Валя медленно сняла шинель, расстегнула воротник гимнастерки и только после этого сняла ушанку. Темно-русые, почти коричневые, хорошо промытые под госпитальным душем волосы рассыпались, на них упал свет электрической лампы. Елена Викторовна впервые прижала руки прямо к груди и вскрикнула:

— Валя, милая, да ведь ты же седая!

Валя подошла к зеркалу, небрежно потрогала пышные волосы и, повернув чуть склоненную набок голову, равнодушно ответила:

— Да. Я знаю. — И прошла в свою комнату.

Елена Викторовна села на диван и заплакала. Она думала о Вале, о Викторе, который там, в тюрьме, наверное, поседел, утратил свой матовый румянец, и его нос, красивый, ровный, так же просвечивается от худобы, как и у Вали.

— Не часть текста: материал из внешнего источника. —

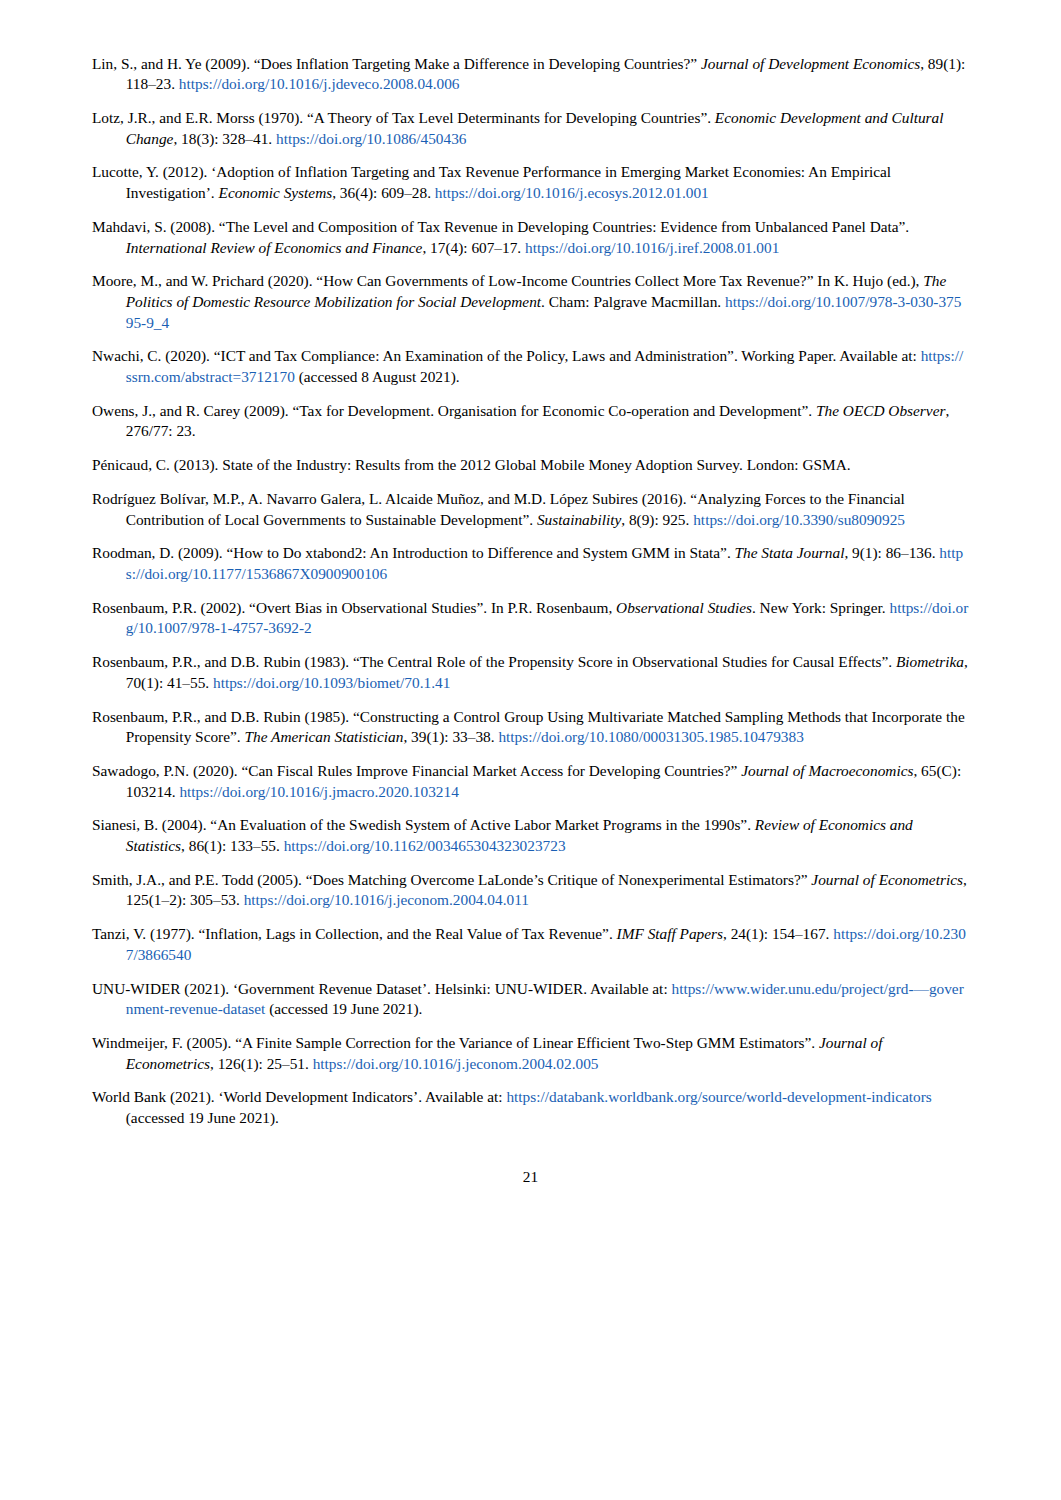Lin, S., and H. Ye (2009). “Does Inflation Targeting Make a Difference in Developing Countries?” Journal of Development Economics, 89(1): 118–23. https://doi.org/10.1016/j.jdeveco.2008.04.006
Lotz, J.R., and E.R. Morss (1970). “A Theory of Tax Level Determinants for Developing Countries”. Economic Development and Cultural Change, 18(3): 328–41. https://doi.org/10.1086/450436
Lucotte, Y. (2012). ‘Adoption of Inflation Targeting and Tax Revenue Performance in Emerging Market Economies: An Empirical Investigation’. Economic Systems, 36(4): 609–28. https://doi.org/10.1016/j.ecosys.2012.01.001
Mahdavi, S. (2008). “The Level and Composition of Tax Revenue in Developing Countries: Evidence from Unbalanced Panel Data”. International Review of Economics and Finance, 17(4): 607–17. https://doi.org/10.1016/j.iref.2008.01.001
Moore, M., and W. Prichard (2020). “How Can Governments of Low-Income Countries Collect More Tax Revenue?” In K. Hujo (ed.), The Politics of Domestic Resource Mobilization for Social Development. Cham: Palgrave Macmillan. https://doi.org/10.1007/978-3-030-37595-9_4
Nwachi, C. (2020). “ICT and Tax Compliance: An Examination of the Policy, Laws and Administration”. Working Paper. Available at: https://ssrn.com/abstract=3712170 (accessed 8 August 2021).
Owens, J., and R. Carey (2009). “Tax for Development. Organisation for Economic Co-operation and Development”. The OECD Observer, 276/77: 23.
Pénicaud, C. (2013). State of the Industry: Results from the 2012 Global Mobile Money Adoption Survey. London: GSMA.
Rodríguez Bolívar, M.P., A. Navarro Galera, L. Alcaide Muñoz, and M.D. López Subires (2016). “Analyzing Forces to the Financial Contribution of Local Governments to Sustainable Development”. Sustainability, 8(9): 925. https://doi.org/10.3390/su8090925
Roodman, D. (2009). “How to Do xtabond2: An Introduction to Difference and System GMM in Stata”. The Stata Journal, 9(1): 86–136. https://doi.org/10.1177/1536867X0900900106
Rosenbaum, P.R. (2002). “Overt Bias in Observational Studies”. In P.R. Rosenbaum, Observational Studies. New York: Springer. https://doi.org/10.1007/978-1-4757-3692-2
Rosenbaum, P.R., and D.B. Rubin (1983). “The Central Role of the Propensity Score in Observational Studies for Causal Effects”. Biometrika, 70(1): 41–55. https://doi.org/10.1093/biomet/70.1.41
Rosenbaum, P.R., and D.B. Rubin (1985). “Constructing a Control Group Using Multivariate Matched Sampling Methods that Incorporate the Propensity Score”. The American Statistician, 39(1): 33–38. https://doi.org/10.1080/00031305.1985.10479383
Sawadogo, P.N. (2020). “Can Fiscal Rules Improve Financial Market Access for Developing Countries?” Journal of Macroeconomics, 65(C): 103214. https://doi.org/10.1016/j.jmacro.2020.103214
Sianesi, B. (2004). “An Evaluation of the Swedish System of Active Labor Market Programs in the 1990s”. Review of Economics and Statistics, 86(1): 133–55. https://doi.org/10.1162/003465304323023723
Smith, J.A., and P.E. Todd (2005). “Does Matching Overcome LaLonde’s Critique of Nonexperimental Estimators?” Journal of Econometrics, 125(1–2): 305–53. https://doi.org/10.1016/j.jeconom.2004.04.011
Tanzi, V. (1977). “Inflation, Lags in Collection, and the Real Value of Tax Revenue”. IMF Staff Papers, 24(1): 154–167. https://doi.org/10.2307/3866540
UNU-WIDER (2021). ‘Government Revenue Dataset’. Helsinki: UNU-WIDER. Available at: https://www.wider.unu.edu/project/grd-—government-revenue-dataset (accessed 19 June 2021).
Windmeijer, F. (2005). “A Finite Sample Correction for the Variance of Linear Efficient Two-Step GMM Estimators”. Journal of Econometrics, 126(1): 25–51. https://doi.org/10.1016/j.jeconom.2004.02.005
World Bank (2021). ‘World Development Indicators’. Available at: https://databank.worldbank.org/source/world-development-indicators (accessed 19 June 2021).
21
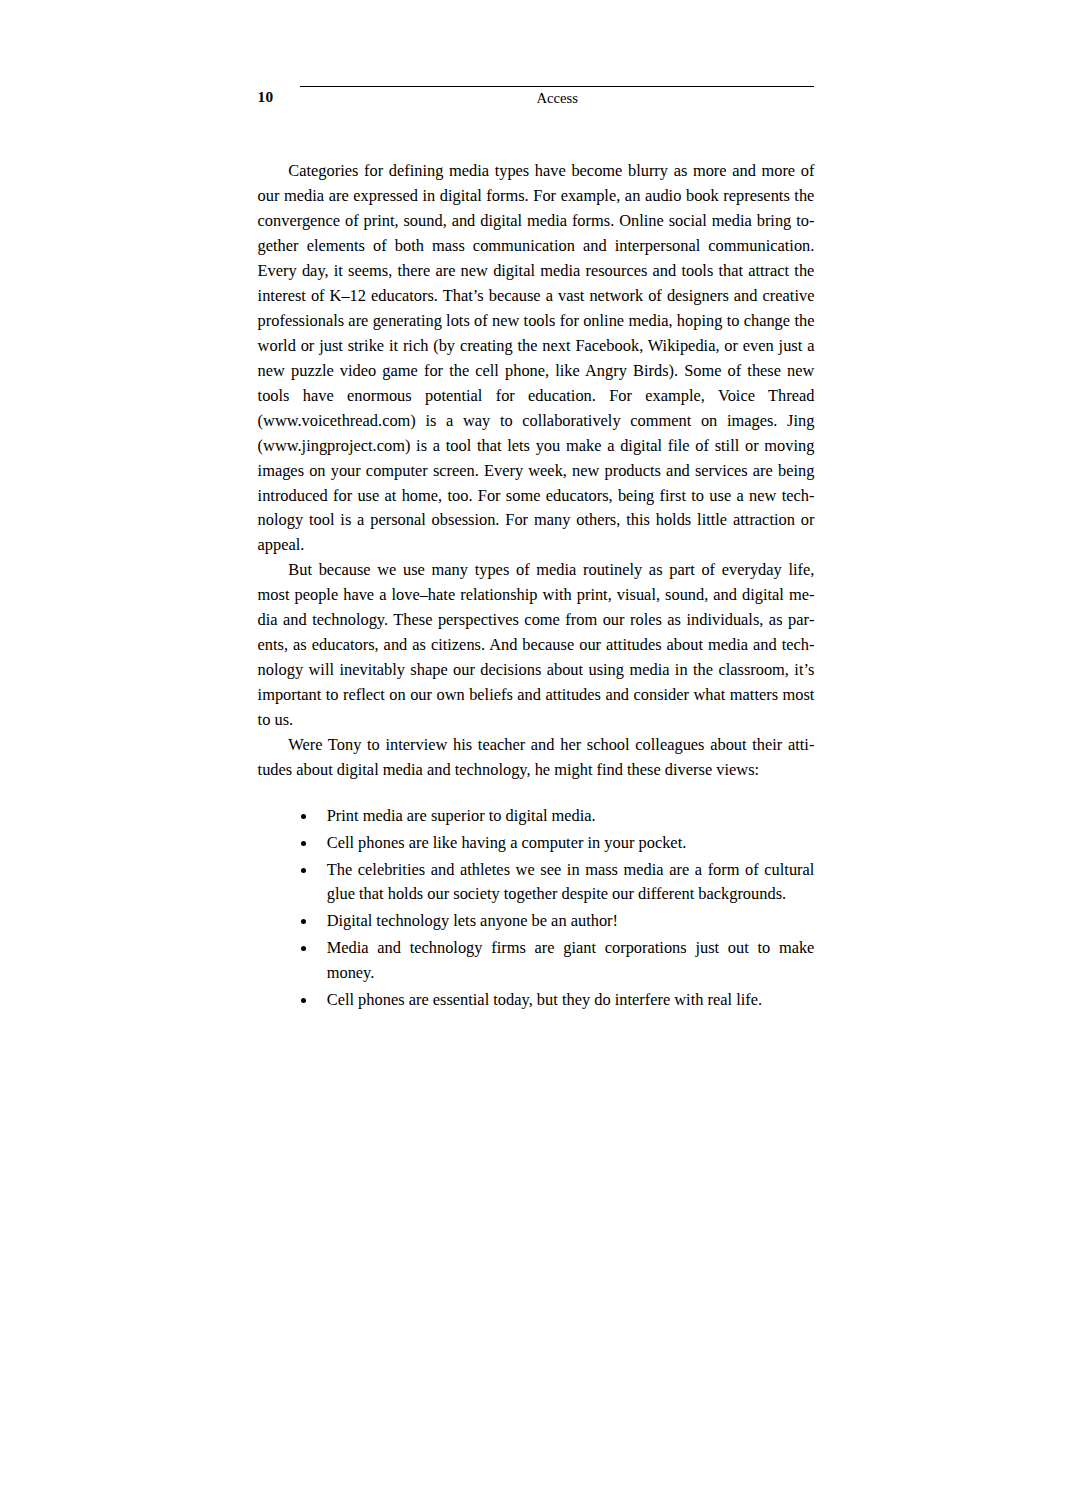10
Access
Categories for defining media types have become blurry as more and more of our media are expressed in digital forms. For example, an audio book represents the convergence of print, sound, and digital media forms. Online social media bring together elements of both mass communication and interpersonal communication. Every day, it seems, there are new digital media resources and tools that attract the interest of K–12 educators. That’s because a vast network of designers and creative professionals are generating lots of new tools for online media, hoping to change the world or just strike it rich (by creating the next Facebook, Wikipedia, or even just a new puzzle video game for the cell phone, like Angry Birds). Some of these new tools have enormous potential for education. For example, Voice Thread (www.voicethread.com) is a way to collaboratively comment on images. Jing (www.jingproject.com) is a tool that lets you make a digital file of still or moving images on your computer screen. Every week, new products and services are being introduced for use at home, too. For some educators, being first to use a new technology tool is a personal obsession. For many others, this holds little attraction or appeal.
But because we use many types of media routinely as part of everyday life, most people have a love–hate relationship with print, visual, sound, and digital media and technology. These perspectives come from our roles as individuals, as parents, as educators, and as citizens. And because our attitudes about media and technology will inevitably shape our decisions about using media in the classroom, it’s important to reflect on our own beliefs and attitudes and consider what matters most to us.
Were Tony to interview his teacher and her school colleagues about their attitudes about digital media and technology, he might find these diverse views:
Print media are superior to digital media.
Cell phones are like having a computer in your pocket.
The celebrities and athletes we see in mass media are a form of cultural glue that holds our society together despite our different backgrounds.
Digital technology lets anyone be an author!
Media and technology firms are giant corporations just out to make money.
Cell phones are essential today, but they do interfere with real life.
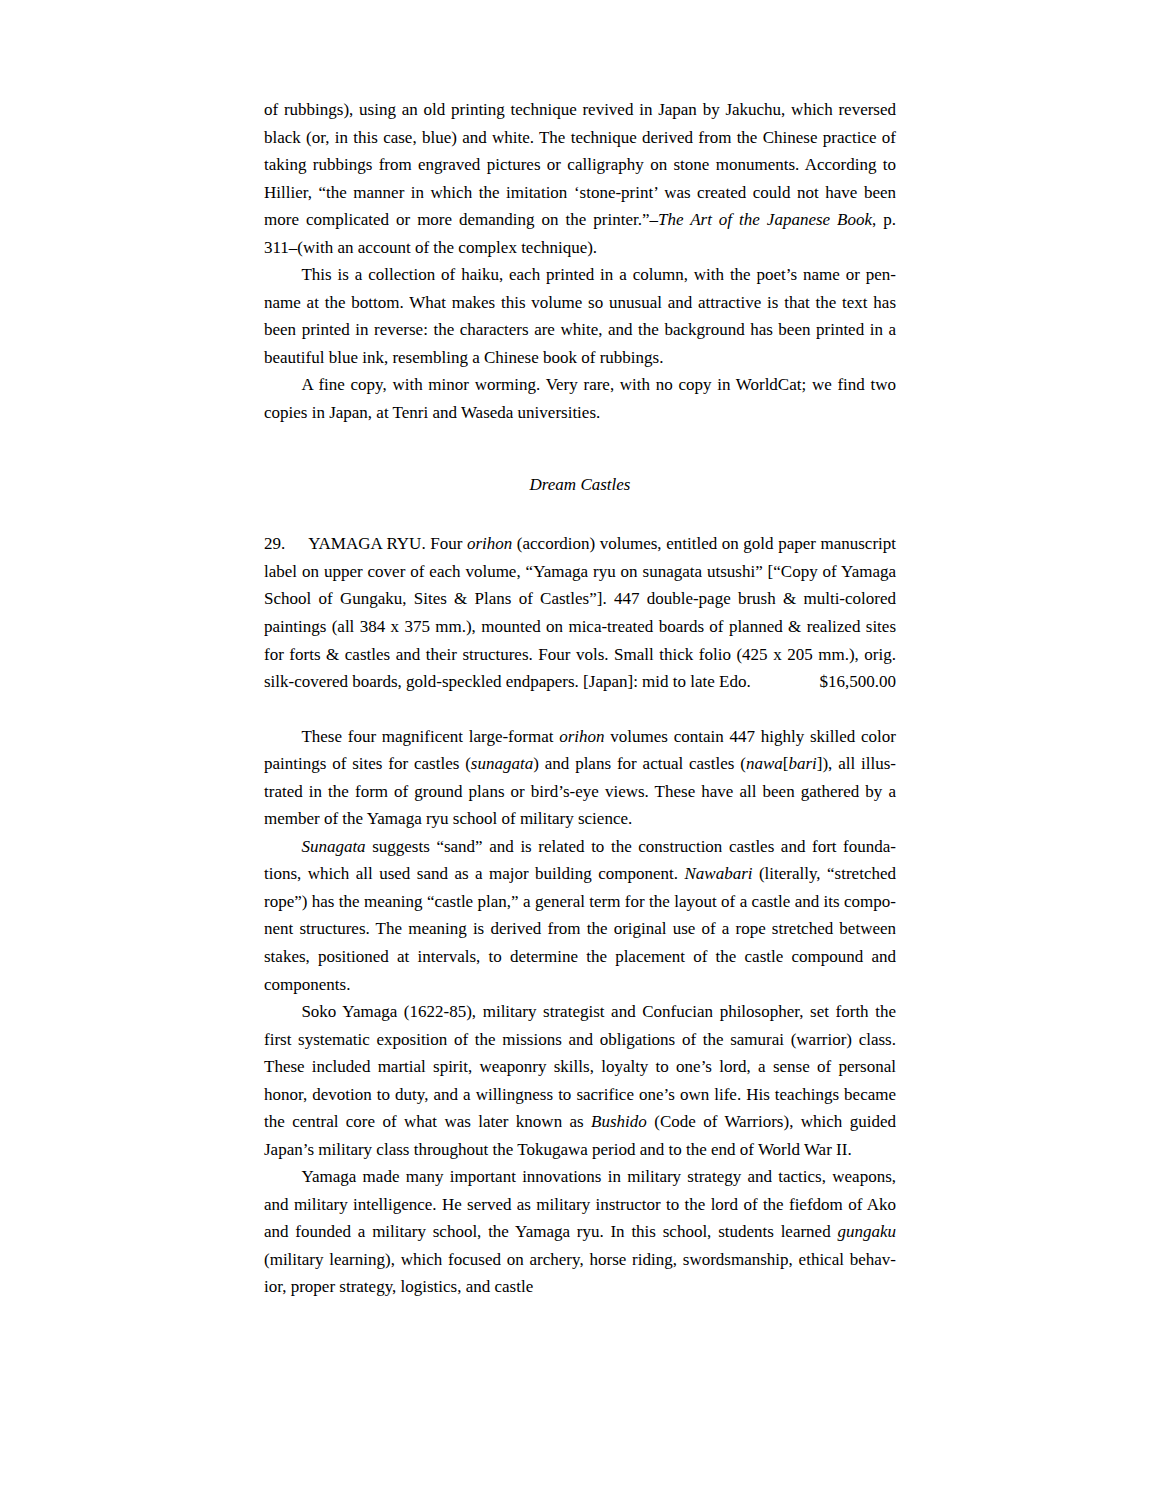of rubbings), using an old printing technique revived in Japan by Jakuchu, which reversed black (or, in this case, blue) and white. The technique derived from the Chinese practice of taking rubbings from engraved pictures or calligraphy on stone monuments. According to Hillier, “the manner in which the imitation ‘stone-print’ was created could not have been more complicated or more demanding on the printer.”–The Art of the Japanese Book, p. 311–(with an account of the complex technique).
This is a collection of haiku, each printed in a column, with the poet’s name or pen-name at the bottom. What makes this volume so unusual and attractive is that the text has been printed in reverse: the characters are white, and the background has been printed in a beautiful blue ink, resembling a Chinese book of rubbings.
A fine copy, with minor worming. Very rare, with no copy in WorldCat; we find two copies in Japan, at Tenri and Waseda universities.
Dream Castles
29. YAMAGA RYU. Four orihon (accordion) volumes, entitled on gold paper manuscript label on upper cover of each volume, “Yamaga ryu on sunagata utsushi” [“Copy of Yamaga School of Gungaku, Sites & Plans of Castles”]. 447 double-page brush & multi-colored paintings (all 384 x 375 mm.), mounted on mica-treated boards of planned & realized sites for forts & castles and their structures. Four vols. Small thick folio (425 x 205 mm.), orig. silk-covered boards, gold-speckled endpapers. [Japan]: mid to late Edo. $16,500.00
These four magnificent large-format orihon volumes contain 447 highly skilled color paintings of sites for castles (sunagata) and plans for actual castles (nawa[bari]), all illustrated in the form of ground plans or bird’s-eye views. These have all been gathered by a member of the Yamaga ryu school of military science.
Sunagata suggests “sand” and is related to the construction castles and fort foundations, which all used sand as a major building component. Nawabari (literally, “stretched rope”) has the meaning “castle plan,” a general term for the layout of a castle and its component structures. The meaning is derived from the original use of a rope stretched between stakes, positioned at intervals, to determine the placement of the castle compound and components.
Soko Yamaga (1622-85), military strategist and Confucian philosopher, set forth the first systematic exposition of the missions and obligations of the samurai (warrior) class. These included martial spirit, weaponry skills, loyalty to one’s lord, a sense of personal honor, devotion to duty, and a willingness to sacrifice one’s own life. His teachings became the central core of what was later known as Bushido (Code of Warriors), which guided Japan’s military class throughout the Tokugawa period and to the end of World War II.
Yamaga made many important innovations in military strategy and tactics, weapons, and military intelligence. He served as military instructor to the lord of the fiefdom of Ako and founded a military school, the Yamaga ryu. In this school, students learned gungaku (military learning), which focused on archery, horse riding, swordsmanship, ethical behavior, proper strategy, logistics, and castle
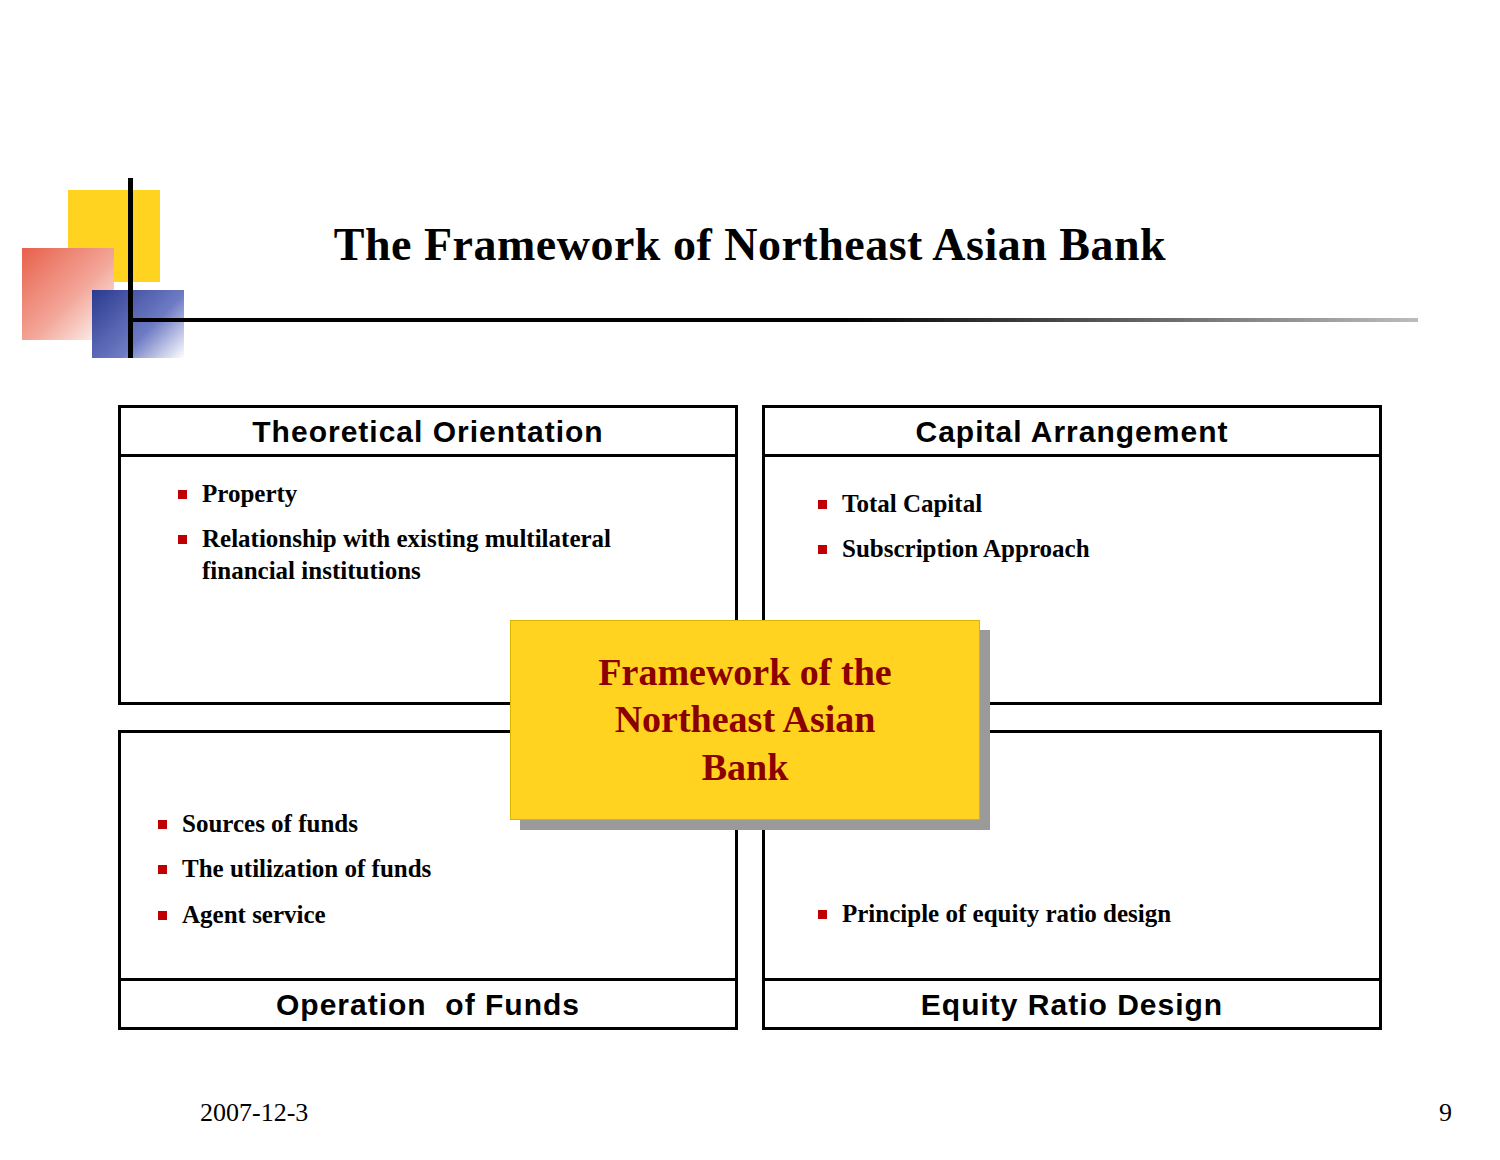The Framework of Northeast Asian Bank
Theoretical Orientation
Capital Arrangement
Operation of Funds
Equity Ratio Design
Property
Relationship with existing multilateral financial institutions
Total Capital
Subscription Approach
Sources of funds
The utilization of funds
Agent service
Principle of equity ratio design
Framework of the
Northeast Asian
Bank
2007-12-3
9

Валя лежала на своей кровати в валенках, слушала всхлипывания и делала вид, что спит. В этот день возвращения Наташку она так и не видела.

4

Институт, в котором училась Валя на первом курсе, эвакуировался, и догонять его не захотелось — все прошлое казалось отрезанным навсегда.

С месяц Валя ходила в кино, спала, стояла в очередях. Потом все надоело. Она пошла в райком. Ее встретили отменно, почти как героиню — этому помогла и отличная характеристика из райвоенкомата. Ей нашли легкую секретарскую работу, девушке нужно было отдохнуть. На новой работе требовалось печатать, и Валя неожиданно увлеклась машинописью, но, когда овладела ею, загрустила и сказалась больной.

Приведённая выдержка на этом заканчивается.